Objectives:
• 1. In the post about writing motivation, whose words does someone quote after the agent's reply?
• 2. Go on with the post about writing motivation, starting after its last sentence.

Passage shown:
--- Begin ---
The other day, during an #askagent session on Twitter, my friend Emma asked, “What tools are out there for writers who struggle with motivation?”
To which the agent responded, “If you’re not motivated, maybe you shouldn’t be writing.”
This irked me to no end because a) why offer yourself up to questions if you’re just going to give crap responses like “give up”, and b) the answer he gave makes it out like if you hit a rough patch, if you sometimes hate what you’re writing (or even the act of writing), if you ever want to do other things, if you don’t live in Writerville 24/7, then you’re obviously not meant to write.
You know, like, ever.
Which is bad enough, when you think about it, but then someone stepped in to quote Ray Bradbury:
“Writing is survival. Not to write, for many of us, is to die.”
Pardon me while I call bullshit.
--- End ---
Data supplied:
--- Begin ---
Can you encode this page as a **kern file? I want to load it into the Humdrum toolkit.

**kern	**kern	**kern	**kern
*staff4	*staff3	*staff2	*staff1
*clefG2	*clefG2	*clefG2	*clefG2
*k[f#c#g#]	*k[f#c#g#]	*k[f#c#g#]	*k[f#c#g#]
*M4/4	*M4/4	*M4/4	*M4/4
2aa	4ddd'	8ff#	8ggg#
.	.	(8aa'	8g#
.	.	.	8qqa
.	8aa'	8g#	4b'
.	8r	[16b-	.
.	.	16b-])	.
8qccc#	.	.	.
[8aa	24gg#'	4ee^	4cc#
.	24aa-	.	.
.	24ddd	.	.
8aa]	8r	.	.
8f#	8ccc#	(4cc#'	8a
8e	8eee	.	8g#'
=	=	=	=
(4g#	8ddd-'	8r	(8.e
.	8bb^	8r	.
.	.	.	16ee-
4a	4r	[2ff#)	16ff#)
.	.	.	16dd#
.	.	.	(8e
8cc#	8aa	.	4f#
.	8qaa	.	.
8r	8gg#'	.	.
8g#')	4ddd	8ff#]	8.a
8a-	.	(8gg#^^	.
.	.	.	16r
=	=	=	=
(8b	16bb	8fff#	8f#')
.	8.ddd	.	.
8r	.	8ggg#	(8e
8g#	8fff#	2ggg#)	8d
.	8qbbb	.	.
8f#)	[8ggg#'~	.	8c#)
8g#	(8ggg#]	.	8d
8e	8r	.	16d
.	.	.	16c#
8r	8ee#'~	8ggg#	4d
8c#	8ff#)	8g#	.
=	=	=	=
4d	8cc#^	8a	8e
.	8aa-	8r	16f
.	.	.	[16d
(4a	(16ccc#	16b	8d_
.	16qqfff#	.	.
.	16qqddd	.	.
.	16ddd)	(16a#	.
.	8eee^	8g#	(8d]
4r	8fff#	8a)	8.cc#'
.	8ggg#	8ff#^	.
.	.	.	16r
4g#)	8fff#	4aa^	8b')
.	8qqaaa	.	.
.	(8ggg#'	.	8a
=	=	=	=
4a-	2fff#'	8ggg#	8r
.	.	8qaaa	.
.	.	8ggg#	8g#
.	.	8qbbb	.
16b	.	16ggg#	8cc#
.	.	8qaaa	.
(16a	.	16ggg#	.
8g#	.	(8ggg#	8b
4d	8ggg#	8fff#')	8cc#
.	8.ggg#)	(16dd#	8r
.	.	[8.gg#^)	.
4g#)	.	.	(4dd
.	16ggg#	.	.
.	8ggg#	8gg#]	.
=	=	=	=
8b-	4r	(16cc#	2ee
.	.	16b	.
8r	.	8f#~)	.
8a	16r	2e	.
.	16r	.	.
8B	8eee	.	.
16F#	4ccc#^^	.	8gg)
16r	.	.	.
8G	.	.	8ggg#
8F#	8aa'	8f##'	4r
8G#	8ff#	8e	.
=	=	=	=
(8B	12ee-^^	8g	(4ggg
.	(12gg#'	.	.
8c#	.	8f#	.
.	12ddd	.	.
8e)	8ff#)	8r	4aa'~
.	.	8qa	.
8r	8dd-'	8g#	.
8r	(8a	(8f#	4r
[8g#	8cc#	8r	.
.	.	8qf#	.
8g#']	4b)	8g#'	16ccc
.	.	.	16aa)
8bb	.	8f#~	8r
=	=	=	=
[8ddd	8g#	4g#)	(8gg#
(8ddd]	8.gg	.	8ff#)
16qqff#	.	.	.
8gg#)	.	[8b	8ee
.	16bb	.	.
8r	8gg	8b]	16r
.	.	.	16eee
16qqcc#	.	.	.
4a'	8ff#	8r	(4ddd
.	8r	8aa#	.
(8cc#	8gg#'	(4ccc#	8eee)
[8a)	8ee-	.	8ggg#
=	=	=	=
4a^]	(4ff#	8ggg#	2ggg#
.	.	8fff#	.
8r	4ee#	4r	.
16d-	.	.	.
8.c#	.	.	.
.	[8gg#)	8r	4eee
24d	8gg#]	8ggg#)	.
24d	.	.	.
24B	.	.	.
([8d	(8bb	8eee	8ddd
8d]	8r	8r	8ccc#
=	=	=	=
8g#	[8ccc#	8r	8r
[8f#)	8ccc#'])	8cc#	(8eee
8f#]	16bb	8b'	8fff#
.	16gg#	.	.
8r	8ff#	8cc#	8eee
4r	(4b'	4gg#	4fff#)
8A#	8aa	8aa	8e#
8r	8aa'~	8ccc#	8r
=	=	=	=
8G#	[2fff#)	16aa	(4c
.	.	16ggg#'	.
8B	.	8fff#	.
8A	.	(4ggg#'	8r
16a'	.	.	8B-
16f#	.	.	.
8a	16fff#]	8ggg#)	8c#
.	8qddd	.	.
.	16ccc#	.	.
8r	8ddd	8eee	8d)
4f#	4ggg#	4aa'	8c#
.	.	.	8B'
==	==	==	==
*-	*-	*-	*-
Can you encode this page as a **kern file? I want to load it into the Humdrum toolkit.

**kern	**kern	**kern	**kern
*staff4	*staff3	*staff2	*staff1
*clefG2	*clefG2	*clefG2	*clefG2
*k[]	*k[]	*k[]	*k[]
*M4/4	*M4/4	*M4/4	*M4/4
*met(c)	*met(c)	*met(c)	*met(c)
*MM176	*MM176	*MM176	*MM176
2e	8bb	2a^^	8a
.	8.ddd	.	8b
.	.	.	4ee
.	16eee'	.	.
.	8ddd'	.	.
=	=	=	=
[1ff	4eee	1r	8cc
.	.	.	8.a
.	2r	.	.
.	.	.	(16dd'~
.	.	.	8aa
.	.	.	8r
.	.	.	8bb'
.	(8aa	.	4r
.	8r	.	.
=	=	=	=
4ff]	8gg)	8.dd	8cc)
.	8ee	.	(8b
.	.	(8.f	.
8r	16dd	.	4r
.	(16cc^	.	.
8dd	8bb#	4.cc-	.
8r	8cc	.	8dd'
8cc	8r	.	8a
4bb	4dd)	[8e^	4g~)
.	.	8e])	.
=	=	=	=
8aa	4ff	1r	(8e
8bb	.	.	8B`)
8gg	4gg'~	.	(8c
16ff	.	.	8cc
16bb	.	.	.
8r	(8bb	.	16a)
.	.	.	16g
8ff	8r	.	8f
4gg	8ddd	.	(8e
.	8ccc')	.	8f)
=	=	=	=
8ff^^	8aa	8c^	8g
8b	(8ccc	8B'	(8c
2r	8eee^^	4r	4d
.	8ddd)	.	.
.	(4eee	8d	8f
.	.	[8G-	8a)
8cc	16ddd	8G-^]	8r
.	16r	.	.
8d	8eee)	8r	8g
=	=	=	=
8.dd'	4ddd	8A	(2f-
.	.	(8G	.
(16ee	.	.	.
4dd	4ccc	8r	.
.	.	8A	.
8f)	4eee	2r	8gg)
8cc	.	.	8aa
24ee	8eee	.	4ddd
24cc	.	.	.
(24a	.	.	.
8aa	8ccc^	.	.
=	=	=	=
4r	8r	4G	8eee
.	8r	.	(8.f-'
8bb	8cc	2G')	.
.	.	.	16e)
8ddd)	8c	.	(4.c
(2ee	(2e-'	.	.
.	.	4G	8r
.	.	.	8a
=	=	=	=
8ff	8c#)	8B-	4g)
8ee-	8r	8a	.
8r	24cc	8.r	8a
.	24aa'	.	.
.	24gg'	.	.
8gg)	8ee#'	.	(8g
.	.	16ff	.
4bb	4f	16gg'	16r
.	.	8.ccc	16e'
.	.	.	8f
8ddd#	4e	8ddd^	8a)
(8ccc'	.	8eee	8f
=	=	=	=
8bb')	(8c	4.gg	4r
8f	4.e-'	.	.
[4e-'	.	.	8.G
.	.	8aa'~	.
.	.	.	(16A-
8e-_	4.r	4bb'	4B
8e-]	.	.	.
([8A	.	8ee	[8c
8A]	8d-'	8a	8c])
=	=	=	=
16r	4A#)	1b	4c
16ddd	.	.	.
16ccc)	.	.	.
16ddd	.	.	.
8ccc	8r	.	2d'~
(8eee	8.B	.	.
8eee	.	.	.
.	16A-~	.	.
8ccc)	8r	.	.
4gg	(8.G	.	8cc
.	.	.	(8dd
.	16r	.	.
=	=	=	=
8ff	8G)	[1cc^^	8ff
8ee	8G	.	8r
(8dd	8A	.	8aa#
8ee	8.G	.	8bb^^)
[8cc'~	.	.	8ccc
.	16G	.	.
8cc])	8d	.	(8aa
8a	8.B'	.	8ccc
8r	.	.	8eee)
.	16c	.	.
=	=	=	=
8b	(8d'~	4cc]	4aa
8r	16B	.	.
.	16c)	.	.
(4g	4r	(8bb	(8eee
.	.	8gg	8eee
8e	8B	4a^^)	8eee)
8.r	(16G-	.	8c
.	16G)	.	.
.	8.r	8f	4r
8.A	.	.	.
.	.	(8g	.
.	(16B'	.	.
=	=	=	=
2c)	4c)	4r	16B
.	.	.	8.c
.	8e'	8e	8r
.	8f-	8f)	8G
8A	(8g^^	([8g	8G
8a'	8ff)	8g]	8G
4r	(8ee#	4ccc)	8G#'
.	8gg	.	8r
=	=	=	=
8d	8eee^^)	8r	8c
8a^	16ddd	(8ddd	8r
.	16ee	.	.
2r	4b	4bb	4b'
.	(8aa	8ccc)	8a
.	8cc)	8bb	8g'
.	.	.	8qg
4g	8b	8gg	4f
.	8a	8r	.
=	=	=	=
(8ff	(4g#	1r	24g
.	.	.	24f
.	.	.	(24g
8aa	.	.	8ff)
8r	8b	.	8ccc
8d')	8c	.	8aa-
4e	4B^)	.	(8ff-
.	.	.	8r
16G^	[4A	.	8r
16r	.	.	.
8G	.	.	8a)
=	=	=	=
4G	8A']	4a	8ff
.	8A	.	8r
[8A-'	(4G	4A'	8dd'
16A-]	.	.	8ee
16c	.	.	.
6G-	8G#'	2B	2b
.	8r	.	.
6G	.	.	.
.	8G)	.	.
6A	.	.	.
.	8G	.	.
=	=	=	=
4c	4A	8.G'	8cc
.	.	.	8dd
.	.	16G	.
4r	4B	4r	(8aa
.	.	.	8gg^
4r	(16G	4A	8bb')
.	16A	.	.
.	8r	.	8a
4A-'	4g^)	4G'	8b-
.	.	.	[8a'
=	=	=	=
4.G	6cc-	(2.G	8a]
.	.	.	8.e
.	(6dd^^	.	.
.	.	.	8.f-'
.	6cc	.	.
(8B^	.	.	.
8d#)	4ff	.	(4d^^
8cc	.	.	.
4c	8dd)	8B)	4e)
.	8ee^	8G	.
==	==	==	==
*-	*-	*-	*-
--- End ---
Answers to the tasks:
• 1. Ray Bradbury's

• 2.
Writing is many things–many wonderful things–but it isn’t necessary for survival.
Not for anyone.
Not by any stretch of the imagination.
Writing is a luxury. It’s an indulgence. The fact that you can read this should be proof enough, because roughly 15% of the world’s population can’t. They can’t read. And they can’t write. And you can bet your ass they’re not dying from it.
I mean, really. What a silly thing to say–that if you don’t write, you’ll die.
Talk about a first world problem.
Over the years, I’ve met my fair share of writers. And writers? We’re a neurotic bunch–some more than others. But that’s to be expected–a huge chunk of our time is spent talking to imaginary people.
But my biggest pet peeve thus far has to be the perpetuation of the myth that real writers (as opposed to the “fake” ones, I guess) have been touched by God or a Thetan or a unicorn or something. No matter how you slice it, they hold firmly to the belief that they’ve been “chosen” over the rest of us losers.
Having a rough go of things? Too bad you’re not a real writer. If you were a real writer, it would all come naturally.
Publishing industry got you down? Better give up now–you’re obviously not cut out for this business.
Would rather watch Teen Mom 2 on Netflix than write the next chapter? A real writer would keel over dead from all that time spent not writing.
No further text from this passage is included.